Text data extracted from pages
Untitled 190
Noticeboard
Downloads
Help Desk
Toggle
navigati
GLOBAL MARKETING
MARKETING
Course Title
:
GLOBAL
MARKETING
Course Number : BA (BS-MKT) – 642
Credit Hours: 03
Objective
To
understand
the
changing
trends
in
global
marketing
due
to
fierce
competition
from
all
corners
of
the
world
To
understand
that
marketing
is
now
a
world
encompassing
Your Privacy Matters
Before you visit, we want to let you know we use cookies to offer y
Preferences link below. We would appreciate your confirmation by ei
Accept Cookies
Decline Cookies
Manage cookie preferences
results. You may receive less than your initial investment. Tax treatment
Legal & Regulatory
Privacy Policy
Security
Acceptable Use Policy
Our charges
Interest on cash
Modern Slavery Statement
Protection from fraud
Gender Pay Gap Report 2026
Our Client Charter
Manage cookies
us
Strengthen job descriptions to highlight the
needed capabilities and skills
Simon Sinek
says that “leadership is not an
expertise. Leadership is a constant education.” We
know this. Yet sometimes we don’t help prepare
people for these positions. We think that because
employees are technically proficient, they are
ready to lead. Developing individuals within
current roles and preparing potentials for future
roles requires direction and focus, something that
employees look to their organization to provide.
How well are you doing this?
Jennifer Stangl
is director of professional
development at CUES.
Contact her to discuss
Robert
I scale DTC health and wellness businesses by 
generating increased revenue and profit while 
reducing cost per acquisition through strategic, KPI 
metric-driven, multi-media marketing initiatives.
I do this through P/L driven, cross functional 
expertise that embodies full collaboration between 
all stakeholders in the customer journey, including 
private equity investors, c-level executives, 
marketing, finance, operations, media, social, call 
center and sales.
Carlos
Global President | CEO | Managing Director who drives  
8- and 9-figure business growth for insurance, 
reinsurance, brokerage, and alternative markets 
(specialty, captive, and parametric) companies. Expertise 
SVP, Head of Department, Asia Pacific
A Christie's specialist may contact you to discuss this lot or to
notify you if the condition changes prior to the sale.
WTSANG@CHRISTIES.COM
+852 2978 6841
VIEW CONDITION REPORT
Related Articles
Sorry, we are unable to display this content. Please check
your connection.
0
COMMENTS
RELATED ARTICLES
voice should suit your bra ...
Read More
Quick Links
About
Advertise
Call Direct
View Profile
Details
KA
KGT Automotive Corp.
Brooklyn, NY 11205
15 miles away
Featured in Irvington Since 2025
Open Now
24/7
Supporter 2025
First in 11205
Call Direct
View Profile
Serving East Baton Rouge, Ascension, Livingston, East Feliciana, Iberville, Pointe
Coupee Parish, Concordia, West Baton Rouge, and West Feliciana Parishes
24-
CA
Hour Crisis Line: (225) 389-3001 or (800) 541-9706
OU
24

* TASK DESCRIPTION
Print every line of the entries above word for word, in the same order and with the same line breaks.

* EXERCISE RESULT
Untitled 190
Noticeboard
Downloads
Help Desk
Toggle
navigati
GLOBAL MARKETING
MARKETING
Course Title
:
GLOBAL
MARKETING
Course Number : BA (BS-MKT) – 642
Credit Hours: 03
Objective
To
understand
the
changing
trends
in
global
marketing
due
to
fierce
competition
from
all
corners
of
the
world
To
understand
that
marketing
is
now
a
world
encompassing
Your Privacy Matters
Before you visit, we want to let you know we use cookies to offer y
Preferences link below. We would appreciate your confirmation by ei
Accept Cookies
Decline Cookies
Manage cookie preferences
results. You may receive less than your initial investment. Tax treatment
Legal & Regulatory
Privacy Policy
Security
Acceptable Use Policy
Our charges
Interest on cash
Modern Slavery Statement
Protection from fraud
Gender Pay Gap Report 2026
Our Client Charter
Manage cookies
us
Strengthen job descriptions to highlight the
needed capabilities and skills
Simon Sinek
says that “leadership is not an
expertise. Leadership is a constant education.” We
know this. Yet sometimes we don’t help prepare
people for these positions. We think that because
employees are technically proficient, they are
ready to lead. Developing individuals within
current roles and preparing potentials for future
roles requires direction and focus, something that
employees look to their organization to provide.
How well are you doing this?
Jennifer Stangl
is director of professional
development at CUES.
Contact her to discuss
Robert
I scale DTC health and wellness businesses by 
generating increased revenue and profit while 
reducing cost per acquisition through strategic, KPI 
metric-driven, multi-media marketing initiatives.
I do this through P/L driven, cross functional 
expertise that embodies full collaboration between 
all stakeholders in the customer journey, including 
private equity investors, c-level executives, 
marketing, finance, operations, media, social, call 
center and sales.
Carlos
Global President | CEO | Managing Director who drives  
8- and 9-figure business growth for insurance, 
reinsurance, brokerage, and alternative markets 
(specialty, captive, and parametric) companies. Expertise 
SVP, Head of Department, Asia Pacific
A Christie's specialist may contact you to discuss this lot or to
notify you if the condition changes prior to the sale.
WTSANG@CHRISTIES.COM
+852 2978 6841
VIEW CONDITION REPORT
Related Articles
Sorry, we are unable to display this content. Please check
your connection.
0
COMMENTS
RELATED ARTICLES
voice should suit your bra ...
Read More
Quick Links
About
Advertise
Call Direct
View Profile
Details
KA
KGT Automotive Corp.
Brooklyn, NY 11205
15 miles away
Featured in Irvington Since 2025
Open Now
24/7
Supporter 2025
First in 11205
Call Direct
View Profile
Serving East Baton Rouge, Ascension, Livingston, East Feliciana, Iberville, Pointe
Coupee Parish, Concordia, West Baton Rouge, and West Feliciana Parishes
24-
CA
Hour Crisis Line: (225) 389-3001 or (800) 541-9706
OU
24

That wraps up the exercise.